Infrastructure Overview
I’m running a production cluster based on Proxmox VE 8.x with the following setup:
- Cluster: 4 × HPE DL380 Gen10 nodes
- Shared Storage: HPE MSA 2050 configured in Virtual Storage mode
- A single iSCSI LUN is presented to all nodes using multipath
- Proxmox storage is configured as LVM (non-thin) on top of this iSCSI LUN, named storage-msa
- All VM disks are stored on this shared volume
Issue
When I delete a VM from the Proxmox GUI, the allocated space is not reclaimed on the MSA 2050. After investigation, I realized:
- The LVM volume is not thin-provisioned, so discard/trim is ineffective
- The iSCSI LUN does not receive any space reclamation commands
- Over time, this causes the LUN to fill up permanently, even though VMs are deleted
This is starting to become a problem from a capacity planning and scalability perspective.
What I’ve tried / considered
- Enabling discard=on in VMs: has no effect (not relevant on LVM thick)
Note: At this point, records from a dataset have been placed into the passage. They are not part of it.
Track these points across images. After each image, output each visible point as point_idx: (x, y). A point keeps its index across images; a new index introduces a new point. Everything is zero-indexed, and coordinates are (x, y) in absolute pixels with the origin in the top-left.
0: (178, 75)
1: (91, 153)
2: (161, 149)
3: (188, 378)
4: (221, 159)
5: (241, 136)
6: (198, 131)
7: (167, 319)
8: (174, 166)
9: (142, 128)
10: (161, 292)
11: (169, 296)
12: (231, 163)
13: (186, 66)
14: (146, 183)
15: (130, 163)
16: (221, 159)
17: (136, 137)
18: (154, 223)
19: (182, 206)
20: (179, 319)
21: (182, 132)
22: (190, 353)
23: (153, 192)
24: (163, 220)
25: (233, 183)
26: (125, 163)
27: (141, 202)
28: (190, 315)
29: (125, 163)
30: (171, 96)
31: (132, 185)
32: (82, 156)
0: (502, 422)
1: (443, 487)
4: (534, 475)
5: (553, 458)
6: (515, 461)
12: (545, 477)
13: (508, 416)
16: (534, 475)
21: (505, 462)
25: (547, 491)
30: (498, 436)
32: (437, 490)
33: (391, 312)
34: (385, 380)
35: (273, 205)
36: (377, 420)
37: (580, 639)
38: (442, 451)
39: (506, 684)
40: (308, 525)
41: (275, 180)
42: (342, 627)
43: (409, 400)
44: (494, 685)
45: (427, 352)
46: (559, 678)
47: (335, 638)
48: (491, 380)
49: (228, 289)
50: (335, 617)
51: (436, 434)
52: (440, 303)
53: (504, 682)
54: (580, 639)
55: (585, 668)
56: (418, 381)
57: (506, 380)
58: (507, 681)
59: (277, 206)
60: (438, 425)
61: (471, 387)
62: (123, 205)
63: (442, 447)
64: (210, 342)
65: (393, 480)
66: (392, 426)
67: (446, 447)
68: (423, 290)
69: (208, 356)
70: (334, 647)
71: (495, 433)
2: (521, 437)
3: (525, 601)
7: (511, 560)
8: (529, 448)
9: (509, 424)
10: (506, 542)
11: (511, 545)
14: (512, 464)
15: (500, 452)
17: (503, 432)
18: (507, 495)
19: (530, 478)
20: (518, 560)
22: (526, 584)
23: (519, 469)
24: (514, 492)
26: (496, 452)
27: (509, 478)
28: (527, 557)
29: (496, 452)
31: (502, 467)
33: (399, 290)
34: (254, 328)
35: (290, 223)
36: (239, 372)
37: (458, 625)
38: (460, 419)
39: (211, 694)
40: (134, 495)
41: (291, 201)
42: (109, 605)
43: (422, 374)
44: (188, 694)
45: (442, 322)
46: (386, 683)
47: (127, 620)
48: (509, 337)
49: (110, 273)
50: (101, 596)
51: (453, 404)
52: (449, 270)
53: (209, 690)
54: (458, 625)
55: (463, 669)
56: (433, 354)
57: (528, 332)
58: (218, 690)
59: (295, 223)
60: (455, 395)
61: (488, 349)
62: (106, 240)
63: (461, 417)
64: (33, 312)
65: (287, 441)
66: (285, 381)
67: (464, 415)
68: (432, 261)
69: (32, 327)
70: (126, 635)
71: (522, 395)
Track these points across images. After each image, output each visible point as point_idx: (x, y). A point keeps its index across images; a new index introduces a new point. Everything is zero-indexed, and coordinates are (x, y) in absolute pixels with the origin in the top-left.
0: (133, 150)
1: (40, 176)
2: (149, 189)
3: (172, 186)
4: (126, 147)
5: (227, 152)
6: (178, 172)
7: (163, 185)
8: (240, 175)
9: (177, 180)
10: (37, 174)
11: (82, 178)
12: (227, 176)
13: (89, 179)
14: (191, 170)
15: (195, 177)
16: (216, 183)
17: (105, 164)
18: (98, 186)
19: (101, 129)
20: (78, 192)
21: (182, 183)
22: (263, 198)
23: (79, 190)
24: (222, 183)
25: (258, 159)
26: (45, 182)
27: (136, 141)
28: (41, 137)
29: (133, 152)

- lvchange --discard passdown: not supported on non-thin LVs
- fstrim: ineffective
- Script to wipe orphaned volumes: works partially, but doesn’t free space on the LUN itself
My Question
Is there any way to reclaim space on a shared iSCSI LUN used with LVM (non-thin), without having to destroy and recreate the volume group?
If not, what would be the best approach going forward to avoid this kind of trap?
- Should I switch to LVM-thin (not shareable)?
- Migrate to Ceph or ZFS over iSCSI?
- Other recommendations?
Thanks a lot for your insights — really looking to align with best practices.